→ RECORDS SUPPLIED:
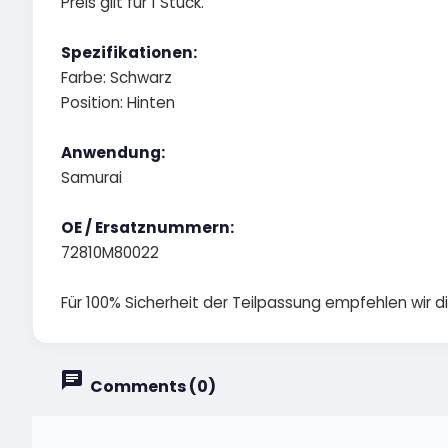
Preis gilt für 1 Stück.
Spezifikationen:
Farbe: Schwarz
Position: Hinten
Anwendung:
Samurai
OE / Ersatznummern:
72810M80022
Für 100% Sicherheit der Teilpassung empfehlen wir 
Comments (0)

→ WHAT YOU WILL DO:
Leave out the pictures and return every record word for word.

→ TASK RESULT:
Preis gilt für 1 Stück.
Spezifikationen:
Farbe: Schwarz
Position: Hinten
Anwendung:
Samurai
OE / Ersatznummern:
72810M80022
Für 100% Sicherheit der Teilpassung empfehlen wir 
Comments (0)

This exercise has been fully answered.